Smart buildings make smart decisions with the help of intelligent building technology. Building Information Modeling (BIM) is one of the most prevalent technologies businesses can deploy for support.
To better understand BIM, we will focus on what BIM is, its role in smart buildings, its many benefits, and how it works.
What BIM is and who it applies to
BIM is a process-driven technology used to map and quantify the physical aspects of a building. It was introduced to solve the gap between computer-aided drawing (CAD) and analysis systems. BIM uses computers to create virtual 3D modeling and integrates project-related relevant information.
The building technology brings every subsystem together in context and profiles dynamic insights about how they affect facility function. For example: If you change X aspect of a specific subsystem, how does it affect systems Y and Z, and the building as a whole?
Everyone uses BIM, from architects and contractors to maintenance technicians and facilities managers. Why? Because BIM is part of everything from building design, to construction, to facilities maintenance. The core objective is simple: quantify as much of a building as possible and use that data to inform better decision-making.
BIM’s role in smart buildings
BIM 3D viewing software turns an ordinary structure into a smart building – a building that uses automated processes to control its operations. As machine learning folds into BIM software, computers can tell us more about our buildings than we could ever learn by looking at schematics and blueprints. It’s easier to understand the impact BIM can make through basic examples:
The architect draws plans for a six-foot doorway, but the developer later changes it to an eight-foot doorway. They change the CAD drawing, which updates the materials list, which changes the costs.
XYZ Company decides to remodel. They mockup the changes in a BIM plan, which intelligently reroutes the plumbing, mechanical, and electrical to fit the changes of the new space design.
Support tickets synced to specific cost centers within BIM show the total cost of ownership for the building’s mechanical systems over the past 12 months, which allows facility managers to budget for the upcoming year.

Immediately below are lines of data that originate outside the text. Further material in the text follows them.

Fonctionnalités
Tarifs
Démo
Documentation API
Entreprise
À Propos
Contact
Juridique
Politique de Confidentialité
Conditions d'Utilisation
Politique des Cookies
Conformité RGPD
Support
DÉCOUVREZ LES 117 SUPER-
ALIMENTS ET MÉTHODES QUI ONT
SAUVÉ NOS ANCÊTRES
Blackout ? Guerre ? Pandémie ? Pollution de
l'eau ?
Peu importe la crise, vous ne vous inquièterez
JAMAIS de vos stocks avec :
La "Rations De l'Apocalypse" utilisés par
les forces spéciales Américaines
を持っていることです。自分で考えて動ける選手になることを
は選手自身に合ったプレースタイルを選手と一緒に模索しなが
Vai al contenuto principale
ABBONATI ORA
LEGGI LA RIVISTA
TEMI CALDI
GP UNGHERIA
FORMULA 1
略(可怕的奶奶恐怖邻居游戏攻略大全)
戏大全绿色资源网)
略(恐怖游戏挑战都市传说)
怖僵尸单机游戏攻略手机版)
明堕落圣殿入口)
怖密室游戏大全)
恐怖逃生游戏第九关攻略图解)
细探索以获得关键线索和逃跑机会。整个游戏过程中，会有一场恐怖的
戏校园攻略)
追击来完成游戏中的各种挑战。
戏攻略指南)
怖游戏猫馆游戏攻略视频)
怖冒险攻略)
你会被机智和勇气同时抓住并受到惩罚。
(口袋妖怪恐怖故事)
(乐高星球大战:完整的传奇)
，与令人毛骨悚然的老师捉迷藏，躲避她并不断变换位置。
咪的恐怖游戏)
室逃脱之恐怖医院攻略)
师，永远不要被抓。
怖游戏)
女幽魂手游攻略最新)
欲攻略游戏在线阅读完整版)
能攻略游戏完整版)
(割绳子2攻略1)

These are just a few of BIM’s many uses. BIM offers nearly infinite possibilities in how it helps professionals plan, design, construct, and manage facilities.
How does BIM benefit facilities managers?
Specifically, BIM’s role in facilities management is to provide quantifiable insights. How much money is X costing you within the framework of facilities maintenance? What is the service record for Y this year? If you upgrade to Z, what will the ramifications be to peripheral systems?
The 3D visualization of a physical building – and the baseline model for a BIM record –is referred to as a digital twin. Digital twins allow facilities managers to identify different elements of a building, isolate them for their information, and understand the needs of that specific element and its relationship to peripheral systems.
- Here are some of the ways, in more detail, that BIM benefits facilities managers on a day-to-day basis:
- Generates cost savings in facilities upkeep, maintenance, and improvements
- Improves project efficiency and expedites delivery time for results
- Reduces safety risks and clashes, which lowers passive change orders
- Offers greater predictability for facilities maintenance and upkeep
- Improves the visibility and oversight of facilities managers in everyday upkeep
- Provides a system of record and visibility for vital systems within the building
- Integrates with facilities management software and systems to automate processes
What is the difference between BIM and CAD
Most people confuse BIM and AutoCAD since the fundamental basis for BIM is a comprehensive CAD model (2D or 3D). While CAD design programs are often used in conjunction with BIM software, the important distinction between the two is the intuitive capabilities of BIM. BIM uses CAD mockups as a medium for bringing broad-scope information about a building together. Or in simpler terms, BIM makes CAD drawings smarter and more dynamic by pairing information to the building’s many systems.
BIM works by applying intelligent insights to the tangible aspects of a building. While a CAD design may show you the layout of a space you intend to remodel, BIM tells you which walls are load-bearing, how to reroute the electrical, and what materials you’ll need to plumb HVAC ducts into the space. CAD is static; BIM is dynamic. More important, BIM insights influence changes made to CAD designs.
BIM is the future of workplaces
In an age where buildings are getting smarter, professionals need to get smarter about how they manage them. BIM informs the best possible approach by providing complete context for buildings and the many systems that govern them. BIM’s intelligent insights offer the epitome of information-driven decision-making.
There’s no doubt that the concept of BIM is complex and sophisticated and can be challenging to grasp for those new to it. But BIM is getting easier to comprehend and more accessible thanks to its role in designing and managing smart buildings. As infrastructure becomes more complex and connected, BIM – and its 3D viewing software – becomes more essential. It’s a system every facilities manager – as well as architect, contractor, and maintenance technician – needs to understand moving forward. The intelligent building technology allows them to tap into insights that help achieve a new standard of success.